Soapbox:
When ignorance is bliss
By Abdel-Qader Yassine
President George Bush's recent comments on Palestinian affairs included several astute observations. The president was right to note that, "the Palestinian legislature has no authority and power is concentrated in the hands of an unaccountable few." Palestinian legislators, after all, are trapped under military curfew. Power over all aspects of the lives of Palestinians is in the hands of the Israeli prime minister, who is unaccountable to international law no less than to the 3.5 million Palestinian civilians who suffer an unrelenting siege.
Bush was also right to remark, "the Palestinian people lack effective courts of law and have no means to defend and vindicate their rights." The Israeli army, after all, has rounded up thousands of Palestinians without charge or trial. They endure inhuman conditions and languish in Israeli prisons indefinitely. But US president was misinformed when he told the Palestinians to draft a democratic constitution. The Palestinians already have one. Late president Yasser Arafat established a constitution committee in 1999, long before George Bush came to power. This constitution provides for regular elections, separation of powers, and civil rights. It addresses the rights of Palestinian refugees, and it pledges religious tolerance.

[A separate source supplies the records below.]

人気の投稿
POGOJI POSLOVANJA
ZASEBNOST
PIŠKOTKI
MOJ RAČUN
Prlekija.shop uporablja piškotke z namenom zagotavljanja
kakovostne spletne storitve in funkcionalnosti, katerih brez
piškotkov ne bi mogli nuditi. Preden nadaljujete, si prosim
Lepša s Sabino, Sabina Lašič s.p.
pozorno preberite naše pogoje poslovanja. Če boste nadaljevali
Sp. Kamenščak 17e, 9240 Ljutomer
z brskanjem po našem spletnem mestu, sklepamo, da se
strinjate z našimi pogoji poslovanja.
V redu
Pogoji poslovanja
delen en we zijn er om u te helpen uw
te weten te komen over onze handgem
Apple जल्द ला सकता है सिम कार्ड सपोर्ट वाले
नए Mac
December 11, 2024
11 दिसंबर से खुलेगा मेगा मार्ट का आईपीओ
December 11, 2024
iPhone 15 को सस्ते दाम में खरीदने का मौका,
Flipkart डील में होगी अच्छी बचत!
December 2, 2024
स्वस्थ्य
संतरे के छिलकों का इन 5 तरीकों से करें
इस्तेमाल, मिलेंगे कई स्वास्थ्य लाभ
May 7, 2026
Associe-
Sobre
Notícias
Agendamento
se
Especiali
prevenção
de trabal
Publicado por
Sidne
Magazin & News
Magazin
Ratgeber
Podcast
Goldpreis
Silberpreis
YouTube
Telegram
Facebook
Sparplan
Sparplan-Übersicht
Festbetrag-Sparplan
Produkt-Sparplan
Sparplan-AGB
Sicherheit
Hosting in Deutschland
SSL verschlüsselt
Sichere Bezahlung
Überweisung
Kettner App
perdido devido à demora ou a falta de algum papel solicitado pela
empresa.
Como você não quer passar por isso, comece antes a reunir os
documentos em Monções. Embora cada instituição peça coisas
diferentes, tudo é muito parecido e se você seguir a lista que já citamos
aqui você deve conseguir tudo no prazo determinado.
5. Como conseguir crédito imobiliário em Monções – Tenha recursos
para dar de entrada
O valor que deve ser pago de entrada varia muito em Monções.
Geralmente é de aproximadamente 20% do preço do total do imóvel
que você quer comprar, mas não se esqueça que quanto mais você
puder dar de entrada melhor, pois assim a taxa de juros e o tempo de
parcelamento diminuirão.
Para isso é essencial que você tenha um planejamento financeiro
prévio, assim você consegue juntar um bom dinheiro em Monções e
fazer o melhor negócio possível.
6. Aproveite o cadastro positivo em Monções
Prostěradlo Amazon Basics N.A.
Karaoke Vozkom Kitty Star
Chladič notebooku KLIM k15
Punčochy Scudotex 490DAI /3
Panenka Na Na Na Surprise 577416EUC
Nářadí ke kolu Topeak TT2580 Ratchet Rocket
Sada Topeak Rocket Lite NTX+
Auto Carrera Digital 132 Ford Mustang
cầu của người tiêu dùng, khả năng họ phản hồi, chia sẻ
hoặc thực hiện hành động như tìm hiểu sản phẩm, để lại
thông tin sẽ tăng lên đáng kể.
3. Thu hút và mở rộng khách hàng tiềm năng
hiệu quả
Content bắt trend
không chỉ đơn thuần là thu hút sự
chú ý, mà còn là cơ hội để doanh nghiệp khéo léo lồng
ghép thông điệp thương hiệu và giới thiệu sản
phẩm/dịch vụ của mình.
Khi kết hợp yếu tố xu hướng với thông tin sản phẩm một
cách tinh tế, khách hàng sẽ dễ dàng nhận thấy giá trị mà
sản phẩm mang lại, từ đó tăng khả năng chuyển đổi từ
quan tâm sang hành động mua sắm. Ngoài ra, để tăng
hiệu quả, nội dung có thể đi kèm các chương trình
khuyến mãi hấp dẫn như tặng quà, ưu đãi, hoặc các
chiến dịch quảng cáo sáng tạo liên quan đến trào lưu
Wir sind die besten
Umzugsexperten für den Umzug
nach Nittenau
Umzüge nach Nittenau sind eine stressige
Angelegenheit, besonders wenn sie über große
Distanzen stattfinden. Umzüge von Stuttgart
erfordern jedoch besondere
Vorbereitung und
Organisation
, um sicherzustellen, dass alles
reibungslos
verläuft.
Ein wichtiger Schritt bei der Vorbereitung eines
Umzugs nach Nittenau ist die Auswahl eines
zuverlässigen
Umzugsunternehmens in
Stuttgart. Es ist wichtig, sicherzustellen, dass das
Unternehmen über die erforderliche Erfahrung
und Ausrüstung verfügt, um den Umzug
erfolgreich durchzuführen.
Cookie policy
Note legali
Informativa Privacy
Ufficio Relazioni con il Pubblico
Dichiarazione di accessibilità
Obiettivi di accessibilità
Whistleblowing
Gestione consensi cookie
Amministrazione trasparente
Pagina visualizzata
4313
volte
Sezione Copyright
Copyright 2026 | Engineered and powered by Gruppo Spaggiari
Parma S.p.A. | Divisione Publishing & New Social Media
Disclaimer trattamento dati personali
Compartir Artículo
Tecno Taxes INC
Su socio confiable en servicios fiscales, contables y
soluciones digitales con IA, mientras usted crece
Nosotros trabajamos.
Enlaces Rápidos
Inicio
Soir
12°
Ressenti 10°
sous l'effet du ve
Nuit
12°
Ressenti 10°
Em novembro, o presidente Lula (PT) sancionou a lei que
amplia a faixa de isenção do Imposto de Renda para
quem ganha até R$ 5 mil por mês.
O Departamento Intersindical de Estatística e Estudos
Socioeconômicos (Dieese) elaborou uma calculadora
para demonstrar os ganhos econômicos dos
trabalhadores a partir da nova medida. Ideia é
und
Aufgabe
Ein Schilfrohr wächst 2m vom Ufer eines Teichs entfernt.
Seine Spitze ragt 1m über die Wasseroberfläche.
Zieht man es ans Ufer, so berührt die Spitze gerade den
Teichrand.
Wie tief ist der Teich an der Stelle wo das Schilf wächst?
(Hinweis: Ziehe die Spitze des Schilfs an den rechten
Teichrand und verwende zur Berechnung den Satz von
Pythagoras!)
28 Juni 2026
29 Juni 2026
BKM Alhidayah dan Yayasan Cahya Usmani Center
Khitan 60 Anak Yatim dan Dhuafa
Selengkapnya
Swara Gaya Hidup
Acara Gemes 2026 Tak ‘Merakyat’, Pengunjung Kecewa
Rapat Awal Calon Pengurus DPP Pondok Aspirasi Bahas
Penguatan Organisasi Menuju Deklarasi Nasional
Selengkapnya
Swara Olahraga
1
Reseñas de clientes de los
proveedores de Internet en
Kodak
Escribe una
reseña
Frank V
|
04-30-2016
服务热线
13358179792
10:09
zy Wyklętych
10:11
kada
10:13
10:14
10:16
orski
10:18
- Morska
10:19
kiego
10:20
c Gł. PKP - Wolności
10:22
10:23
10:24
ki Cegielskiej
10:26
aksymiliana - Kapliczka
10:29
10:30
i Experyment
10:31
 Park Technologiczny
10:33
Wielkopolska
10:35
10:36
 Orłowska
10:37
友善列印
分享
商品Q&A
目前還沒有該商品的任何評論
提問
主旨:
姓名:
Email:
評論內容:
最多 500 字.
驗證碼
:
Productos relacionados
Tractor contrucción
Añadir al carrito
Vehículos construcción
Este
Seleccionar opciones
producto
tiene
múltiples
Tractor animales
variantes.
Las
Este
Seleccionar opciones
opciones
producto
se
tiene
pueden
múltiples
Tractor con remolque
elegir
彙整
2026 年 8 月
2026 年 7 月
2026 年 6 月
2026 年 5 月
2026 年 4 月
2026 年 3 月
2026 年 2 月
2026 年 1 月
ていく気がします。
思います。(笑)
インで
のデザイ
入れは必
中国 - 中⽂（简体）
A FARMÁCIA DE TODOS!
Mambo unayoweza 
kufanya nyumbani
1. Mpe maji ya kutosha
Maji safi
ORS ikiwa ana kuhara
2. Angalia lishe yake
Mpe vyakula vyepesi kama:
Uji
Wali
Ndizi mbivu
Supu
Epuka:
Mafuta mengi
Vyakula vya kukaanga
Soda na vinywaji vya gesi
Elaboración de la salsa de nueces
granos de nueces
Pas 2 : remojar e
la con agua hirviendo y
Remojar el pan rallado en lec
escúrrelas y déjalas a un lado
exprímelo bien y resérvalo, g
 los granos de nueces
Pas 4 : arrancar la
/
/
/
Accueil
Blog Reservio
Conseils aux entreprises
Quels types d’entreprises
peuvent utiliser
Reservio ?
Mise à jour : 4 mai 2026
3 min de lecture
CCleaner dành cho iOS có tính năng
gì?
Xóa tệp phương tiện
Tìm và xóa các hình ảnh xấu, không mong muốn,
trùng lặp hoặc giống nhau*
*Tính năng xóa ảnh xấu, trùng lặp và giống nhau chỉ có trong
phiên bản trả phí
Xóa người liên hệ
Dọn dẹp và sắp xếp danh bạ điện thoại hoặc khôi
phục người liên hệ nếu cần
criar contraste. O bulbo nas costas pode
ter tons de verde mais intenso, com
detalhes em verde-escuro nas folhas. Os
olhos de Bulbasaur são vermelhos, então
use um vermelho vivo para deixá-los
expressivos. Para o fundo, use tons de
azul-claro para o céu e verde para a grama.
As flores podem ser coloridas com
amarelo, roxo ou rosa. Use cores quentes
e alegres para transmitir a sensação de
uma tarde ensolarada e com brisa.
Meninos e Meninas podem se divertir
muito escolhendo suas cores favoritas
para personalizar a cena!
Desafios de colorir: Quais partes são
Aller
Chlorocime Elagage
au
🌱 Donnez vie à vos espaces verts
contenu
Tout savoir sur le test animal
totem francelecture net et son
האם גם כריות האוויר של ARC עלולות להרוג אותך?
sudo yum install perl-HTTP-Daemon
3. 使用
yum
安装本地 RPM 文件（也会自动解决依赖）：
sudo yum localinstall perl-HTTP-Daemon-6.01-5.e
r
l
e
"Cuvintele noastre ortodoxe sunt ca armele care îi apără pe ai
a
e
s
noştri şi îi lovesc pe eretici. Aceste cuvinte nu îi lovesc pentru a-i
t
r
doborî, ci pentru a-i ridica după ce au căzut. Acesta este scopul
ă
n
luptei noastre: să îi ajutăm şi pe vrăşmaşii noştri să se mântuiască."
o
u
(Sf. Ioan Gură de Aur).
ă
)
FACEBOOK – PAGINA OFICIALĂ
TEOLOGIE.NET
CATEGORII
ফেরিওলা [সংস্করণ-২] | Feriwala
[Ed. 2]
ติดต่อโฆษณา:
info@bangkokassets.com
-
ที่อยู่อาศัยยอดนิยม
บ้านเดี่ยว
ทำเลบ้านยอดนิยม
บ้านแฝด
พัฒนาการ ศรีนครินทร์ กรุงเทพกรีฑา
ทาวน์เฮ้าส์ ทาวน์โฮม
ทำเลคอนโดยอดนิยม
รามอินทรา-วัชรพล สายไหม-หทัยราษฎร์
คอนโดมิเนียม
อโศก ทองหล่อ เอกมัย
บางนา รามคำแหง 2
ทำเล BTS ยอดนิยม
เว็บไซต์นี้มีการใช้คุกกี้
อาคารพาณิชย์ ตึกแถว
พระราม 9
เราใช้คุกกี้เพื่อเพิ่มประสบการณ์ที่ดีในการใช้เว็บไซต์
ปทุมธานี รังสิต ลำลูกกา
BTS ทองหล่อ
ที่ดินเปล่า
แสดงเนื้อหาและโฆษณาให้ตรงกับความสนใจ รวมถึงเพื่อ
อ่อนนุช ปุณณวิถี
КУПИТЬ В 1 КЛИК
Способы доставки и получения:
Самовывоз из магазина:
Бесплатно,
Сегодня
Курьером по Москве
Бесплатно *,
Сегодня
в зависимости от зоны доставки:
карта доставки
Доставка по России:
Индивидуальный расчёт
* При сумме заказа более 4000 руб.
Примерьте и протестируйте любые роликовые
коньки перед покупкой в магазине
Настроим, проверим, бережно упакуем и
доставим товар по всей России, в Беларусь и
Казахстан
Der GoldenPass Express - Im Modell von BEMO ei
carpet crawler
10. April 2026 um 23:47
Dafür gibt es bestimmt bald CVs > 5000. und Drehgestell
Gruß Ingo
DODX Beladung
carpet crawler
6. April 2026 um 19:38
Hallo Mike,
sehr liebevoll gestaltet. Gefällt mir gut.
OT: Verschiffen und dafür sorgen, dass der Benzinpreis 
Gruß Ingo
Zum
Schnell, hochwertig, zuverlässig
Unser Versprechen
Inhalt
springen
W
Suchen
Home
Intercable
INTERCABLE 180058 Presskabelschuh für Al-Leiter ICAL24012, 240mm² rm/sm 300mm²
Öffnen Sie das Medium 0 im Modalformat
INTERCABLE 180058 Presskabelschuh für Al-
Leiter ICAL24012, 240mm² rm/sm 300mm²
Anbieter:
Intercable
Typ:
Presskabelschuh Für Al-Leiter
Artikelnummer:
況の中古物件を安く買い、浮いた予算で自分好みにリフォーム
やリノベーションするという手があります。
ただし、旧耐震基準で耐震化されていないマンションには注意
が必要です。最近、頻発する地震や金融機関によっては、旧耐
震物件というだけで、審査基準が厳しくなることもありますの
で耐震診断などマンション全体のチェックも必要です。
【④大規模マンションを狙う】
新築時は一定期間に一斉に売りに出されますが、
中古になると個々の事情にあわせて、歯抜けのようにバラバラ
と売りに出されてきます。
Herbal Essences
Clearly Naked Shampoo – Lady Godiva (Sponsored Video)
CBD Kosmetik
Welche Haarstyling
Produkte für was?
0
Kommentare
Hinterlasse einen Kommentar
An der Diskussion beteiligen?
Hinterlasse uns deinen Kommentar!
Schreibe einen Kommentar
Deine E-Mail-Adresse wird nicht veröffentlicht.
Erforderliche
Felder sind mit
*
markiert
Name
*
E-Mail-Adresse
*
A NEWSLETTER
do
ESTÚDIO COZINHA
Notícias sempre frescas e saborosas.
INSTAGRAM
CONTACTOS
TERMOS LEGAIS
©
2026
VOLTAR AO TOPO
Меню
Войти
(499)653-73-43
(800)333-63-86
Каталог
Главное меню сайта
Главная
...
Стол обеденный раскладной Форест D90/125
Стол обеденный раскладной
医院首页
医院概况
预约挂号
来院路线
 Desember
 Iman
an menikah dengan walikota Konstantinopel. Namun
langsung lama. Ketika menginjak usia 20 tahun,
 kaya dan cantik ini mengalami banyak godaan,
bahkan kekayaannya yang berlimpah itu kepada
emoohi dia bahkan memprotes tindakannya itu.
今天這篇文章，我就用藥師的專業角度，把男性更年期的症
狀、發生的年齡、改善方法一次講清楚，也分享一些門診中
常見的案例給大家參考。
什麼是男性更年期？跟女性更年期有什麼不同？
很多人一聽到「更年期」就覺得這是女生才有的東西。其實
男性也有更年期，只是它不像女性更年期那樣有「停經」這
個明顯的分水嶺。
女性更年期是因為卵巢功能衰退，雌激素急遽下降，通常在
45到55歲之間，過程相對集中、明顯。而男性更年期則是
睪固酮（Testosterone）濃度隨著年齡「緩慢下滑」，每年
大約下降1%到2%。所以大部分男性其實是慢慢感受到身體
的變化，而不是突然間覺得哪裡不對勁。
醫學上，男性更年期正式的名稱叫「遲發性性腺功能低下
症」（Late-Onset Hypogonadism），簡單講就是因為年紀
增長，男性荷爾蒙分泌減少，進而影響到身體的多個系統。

What George Bush is incapable of understanding is that a Palestinian constitution means little as long as the Israeli occupation continues. Palestinian reforms will not end the conflict, because Palestinian politics is not the source of the conflict. The violence will not end until Israel takes its soldiers and settlers out of the West Bank once and for all.
President Bush's call for democracy in Palestine is not wrong as much as it is beside the point. It does not matter how the Palestinians choose their leaders when Israel retains the power to besiege, arrest or assassinate them. It does not matter what free market institutions the Palestinians develop as long as Israel can impose closures that bring commerce, not to mention daily life, to a screeching halt.
This week's Soapbox speaker is a Palestinian social scientist living in Sweden.